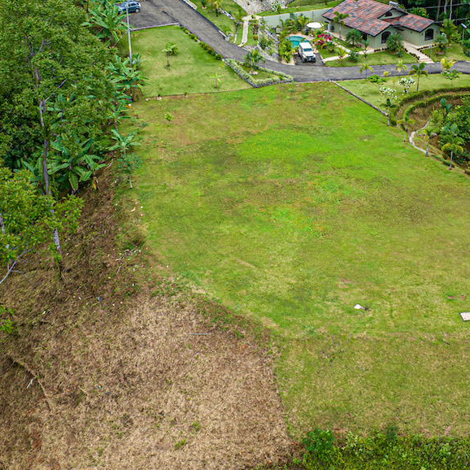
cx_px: 302
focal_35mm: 47
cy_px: 126
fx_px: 722
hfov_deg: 35.8
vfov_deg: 35.4
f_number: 2.8
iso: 100
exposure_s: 1/1250
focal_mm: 12.29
☆ ☆ ☆ ☆ ☆
_Problem statement_: Please set down the records exactly, and keep every image out of the copy.

_Answer to the problem_:
cx_px: 302
focal_35mm: 47
cy_px: 126
fx_px: 722
hfov_deg: 35.8
vfov_deg: 35.4
f_number: 2.8
iso: 100
exposure_s: 1/1250
focal_mm: 12.29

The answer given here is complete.